Ottawa, Canada (LifeNews.com) — A leading Canadian group for women who had abortions and have come to regret their decision wants the recent Order of Canada award given to abortion practitioner Henry Morgentaler revoked. The organization sent an open letter Monday to Governor General Michaelle Jean of the Advisory Council.

Denise Mountenay, the founder and president of Canada Silent No More, tells LifeNews.com her group is asking for the termination of the Order of Canada.

Because Morgentaler has been involved in the destruction of more than 100,000 unborn children and the injuring of countless women in addition, she says he’s not qualified for the special award.

"The Morgentaler abortion industry is not doing the majority of women, or Canadians a favor by exterminating their preborn children," she said. "Therefore he should not receive the Order of Canada for such an atrocity."

Mountenay says her group represents thousands of women who say they were lied to by Morgentaler and other staff at abortion businesses.

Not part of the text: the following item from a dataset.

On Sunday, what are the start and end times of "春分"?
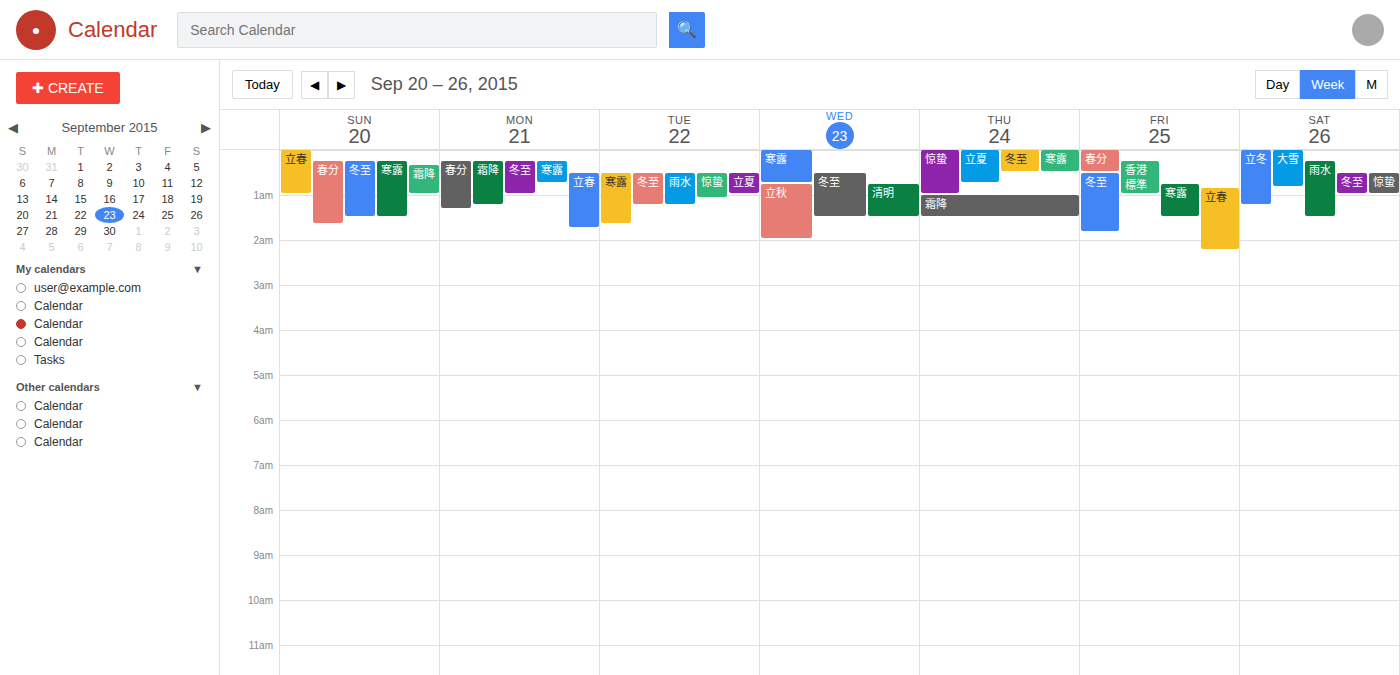
12:15 AM to 1:40 AM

"Most of us never wanted an abortion, but we were pressured into it, and it was never a ‘medical necessity’ as we were healthy women ignorantly using abortion as a form of birth control," she explained.

"We believed that if the government allowed it, and the doctors did it, that it must be okay," she added.

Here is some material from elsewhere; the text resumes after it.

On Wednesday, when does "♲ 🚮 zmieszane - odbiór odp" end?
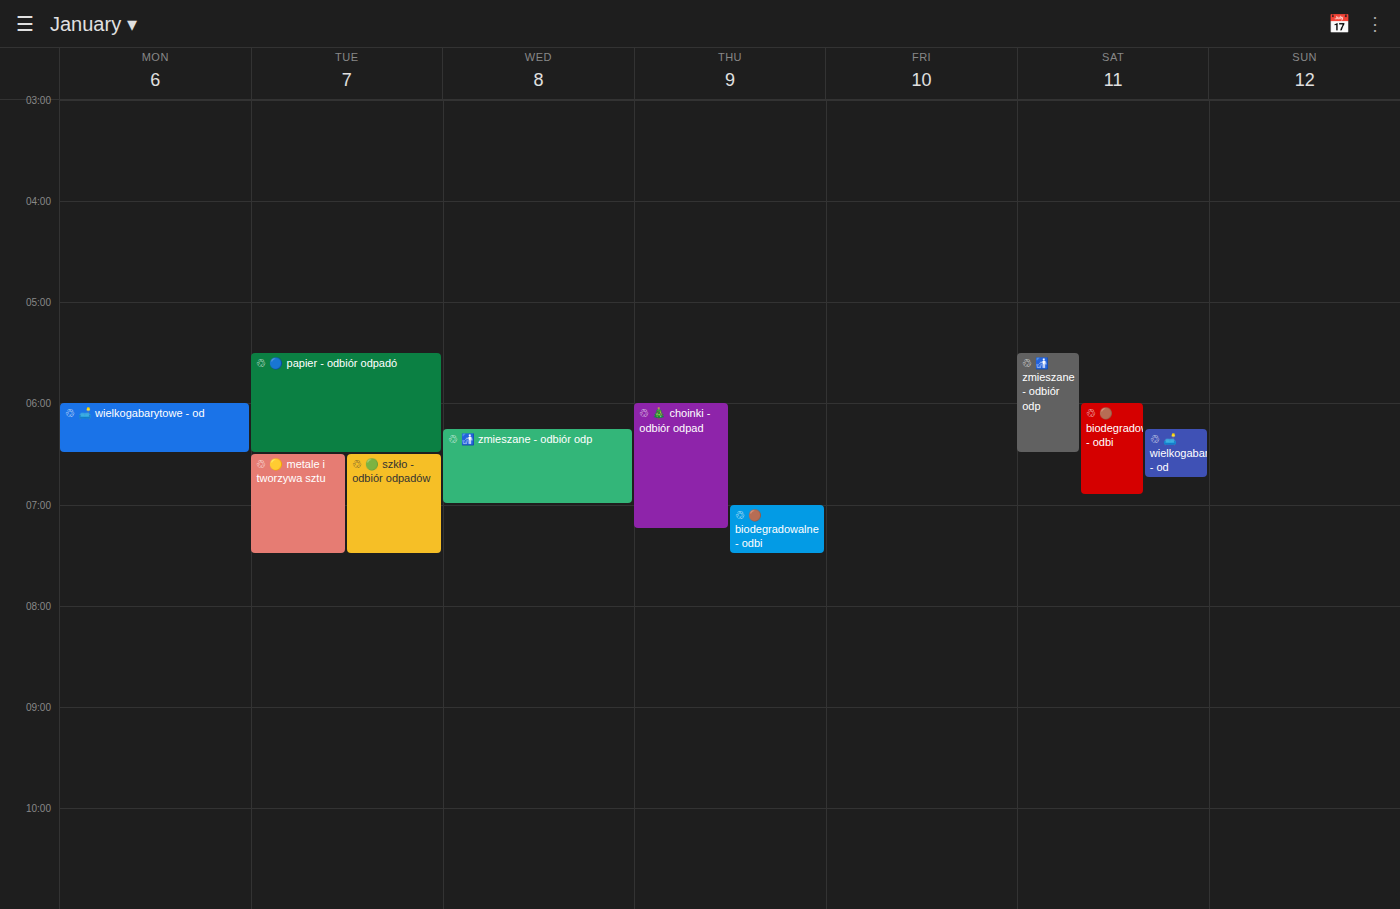
7:00 AM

Much of the misinformation women receive when they go to abortion businesses like those run by Morgentaler concerns the development of their baby, Mountenay told LifeNews.com.

"Many of us were lied to about fetal development being told it was ‘just a clump of tissue,’" she said. "However, when we learned that our tiny babies had a beating heart by 3 weeks, arms, legs, fingers and toes by 8 weeks, we were devastated."

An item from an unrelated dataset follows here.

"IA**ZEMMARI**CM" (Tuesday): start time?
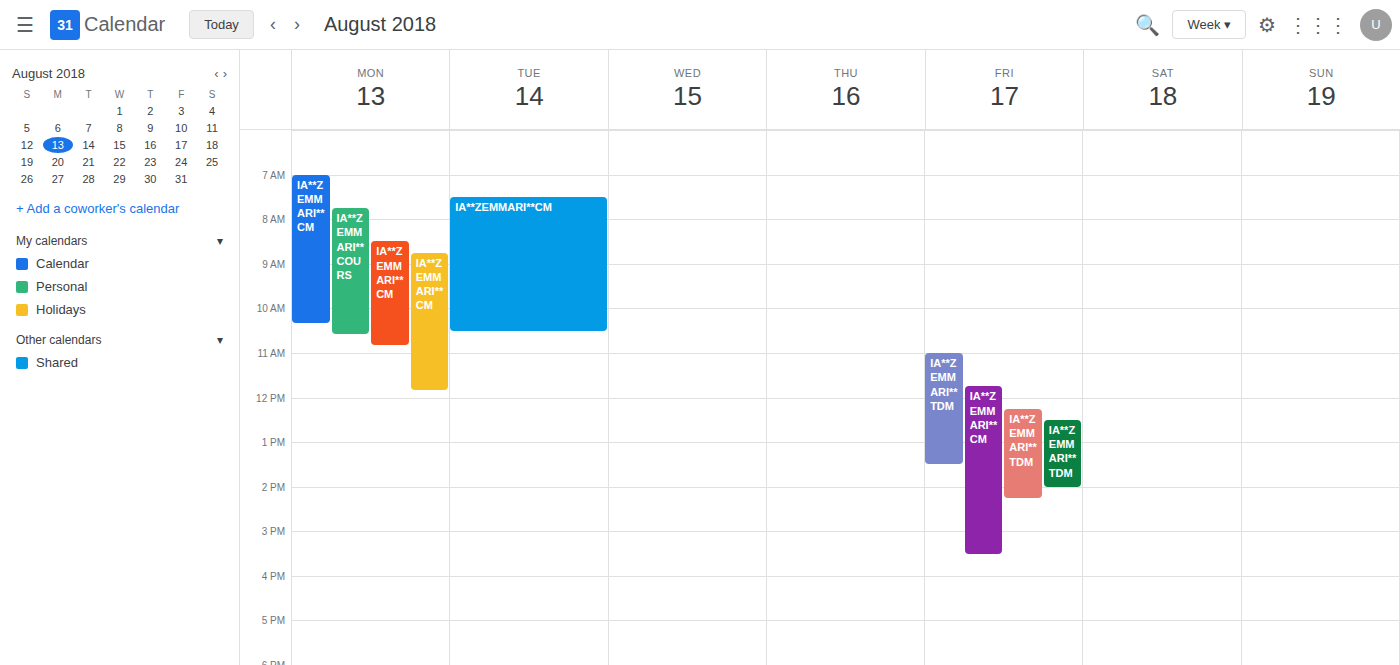
7:30 AM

Morgentaler founded the first abortion center in Montreal in 1968. He currently operates six abortion facilities in Canada and has fought to make Canadians pay for abortions with their tax dollars.

The governor general’s web site said Morgentaler will be named at a later date as a member of the Order of Canada because of his so-called work on behalf of health care and humanitarian causes.

"For his commitment to increased health care options for women, his determined efforts to influence Canadian public policy and his leadership in humanist and civil liberties organizations," the governor general’s site said.

Despite an overwhelming objection to the award from the pro-life community, Morgentaler says he deserves it.

"The work I’ve done over the years and the sacrifices and the sentence of imprisonment that I have suffered, I think that finally now the government has recognized my contribution to Canadian women and I am very proud of it," the eighty-five year old Morgentaler told a news conference in Toronto.

Immediately following the news, a slew of statements and comments from pro-life advocates came to LifeNews.com condemning the award.